So we have not been able to start the nursery because DH's "friend" was staying with us. We will call him deadbeat. (Long story, we were taken advantage of, and I am miffed- STILL have not recieved the last rent check)....Anyhow.... Well he moved out last Friday. BUT, he left the furniture that we gave him- we just want it out of the house. He says he would let us know if he needed it by last Sat. We heard nothing. Go figure. We can't start painting until it is out (it takes up the whole room, and the other rooms are filled with the baby stuff that is supossed to go in the baby's room). Ughhh,
So DH was planning on just moving it and painting this weekend. BUT he is a chronic Kidney Stone former, and low and behold, he has a HUGE stone that are operating on on Friday. So no painting this weekend. Wahhhhhh! Is my baby ever going to have her own room?!?!?!? (not trying to sound callous about DH, but we averarge about 1 surgery a year, so it is routine now.) I feel more crumby by the day, and am losing all hope of ever getting it done, even though we have bought everything we need.
Here is the question: We have not heard back from Deadbeat about the furniture. Dh has called and texted him about it. A Really, super good friend of ours mentioned that he needed bedroom furniture for his spare room. Would it be innapropriate for us to give it to him instead, even though we offerred it to Deadbeat first? (I really want to, but it just does not seem right....)

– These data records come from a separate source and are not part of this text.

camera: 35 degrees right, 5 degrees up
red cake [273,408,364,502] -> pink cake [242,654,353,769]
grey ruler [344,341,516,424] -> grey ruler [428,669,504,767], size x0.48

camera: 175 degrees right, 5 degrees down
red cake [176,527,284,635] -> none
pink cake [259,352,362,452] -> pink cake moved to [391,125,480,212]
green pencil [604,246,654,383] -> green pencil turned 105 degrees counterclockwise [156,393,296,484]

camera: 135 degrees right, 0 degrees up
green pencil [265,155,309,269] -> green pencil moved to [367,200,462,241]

Furniture: It was generous to offer the furniture to Deadbeat. To be extra kind, you could leave him a message or send him an email saying, "Hey Deadbeat, we need to get rid of that bedroom furniture by Friday evening at the latest, are you still interested? Let me know if you are so we can save it for you until Friday." If you expect Deadbeat to be slow or stupid about it, just let the Other Friend know that it's pending but you might have some furniture to offer him. If I were Other Friend I would be happy to hear of the offer so I could be ready to make some moving arrangements in a hurry. And with the caveat that it's pending an understandable previous offer to Deadbeat, I wouldn't be at all upset in the least if you couldn't follow through.
Baby's Room: Will the baby be sleeping in the extra bedroom from the first night home? Will the baby care about the color of the walls? I know it would be nice to have it all done in a hurry but (coming from a place of having had to give up on these types of preparations...) I'm guessing a newborn really won't care about having her own room painted and gorgeous immediately. However, you should absolutely continue to whine about it, I won't try to take that away from you!!

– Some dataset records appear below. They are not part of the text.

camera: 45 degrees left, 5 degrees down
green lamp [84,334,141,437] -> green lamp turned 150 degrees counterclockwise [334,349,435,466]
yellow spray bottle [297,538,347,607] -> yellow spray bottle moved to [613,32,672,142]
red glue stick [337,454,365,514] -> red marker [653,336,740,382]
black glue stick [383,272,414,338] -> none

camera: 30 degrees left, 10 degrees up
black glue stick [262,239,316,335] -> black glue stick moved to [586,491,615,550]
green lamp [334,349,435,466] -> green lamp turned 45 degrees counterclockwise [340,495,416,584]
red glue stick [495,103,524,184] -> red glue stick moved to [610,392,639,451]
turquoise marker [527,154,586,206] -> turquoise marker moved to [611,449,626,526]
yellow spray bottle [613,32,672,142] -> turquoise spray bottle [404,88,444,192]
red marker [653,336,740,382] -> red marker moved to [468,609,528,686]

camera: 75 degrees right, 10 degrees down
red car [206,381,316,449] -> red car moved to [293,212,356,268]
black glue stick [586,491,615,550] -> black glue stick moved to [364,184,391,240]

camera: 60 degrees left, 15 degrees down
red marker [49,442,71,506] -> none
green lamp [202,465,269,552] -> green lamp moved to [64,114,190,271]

As for the nursery - that sucks! I would probably feel the same way as you. Of course you want it ready to go when the baby gets here so its understandable. I hope your DH has a fast recovery and get get it done soon for you.

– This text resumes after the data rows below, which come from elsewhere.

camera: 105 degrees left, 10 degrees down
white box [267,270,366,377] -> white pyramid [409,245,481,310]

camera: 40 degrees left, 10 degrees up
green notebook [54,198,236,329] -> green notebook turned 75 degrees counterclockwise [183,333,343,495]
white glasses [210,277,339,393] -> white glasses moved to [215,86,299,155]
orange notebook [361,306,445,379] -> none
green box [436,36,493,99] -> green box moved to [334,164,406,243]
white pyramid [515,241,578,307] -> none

As for the furniture - if deadbeat hasn't responded, didn't tell you by his own deadline of Saturday and DIDN'T pay the last rent check - I'd say your other friends would be more appreciative and you should definitely just give it to them. You shouldn't have to harass someone to give them something - you know? Give it away and when he comes looking for it tell him its in the same place as his rent check perhaps. LOL
Sheila's right, if baby's room doesn't get done now it can wait until after she's here. Plus you still have 6+ weeks right? Try not timstress about the room. It can get done in a matter of one weekend. 2days to paint and one to arrange everything.
If you've given deadbeat the opportunity to claim the furniture multiple times I'd say there's no need to offer once again.
♥ Amanda ♥
♥ Mom to: Jesse 16, Jacob 5, Ethan 3, Eli 2, & baby Andrew ♥
First, hugs to you!
I'm with you on the nursery! We have to move DS into our guest room/office BEFORE we can even start on the nursery. Needless to say, I'm writing this post from my still, very-intact office
I vote you give the furniture away! If he calls and says he wants it, I would just say, "since we never heard from you, we assumed you didn't want it."
Last edited by fireflies11; 10-18-2011 at 11:27 PM.
DH Mike 2/10/01
DS Caleb 11/19/05
DS Jonah 11/25/11
Wow you are way more tolerant than I would be - I would have given the furniture away or sold it a long time before now. I say give the furniture to your friend - deadbeat had many chances (and still owes you money which you will likely never see).
About the nursery: I can understand that you are stressed and anxious to get it done. I hope your DH recovers very quickly and you can get him to make it his first priority to finish as soon as he feels better. Admittedly, there is nothing he can do about needing surgery.
I explained to DH just how much it stresses me out that we aren't further yet in preparing baby's room and buying gear, and he has since made a real effort to get things done. Maybe that would help?
Sorry to hear about your dh! That's gotta be miserable, I've had stones before and they are not fun!
And I agree -- screw deadbeat! He owes you money, and told you he'd let you know by last Saturday. Give it to the next people in line...they'll be more grateful for it anyways.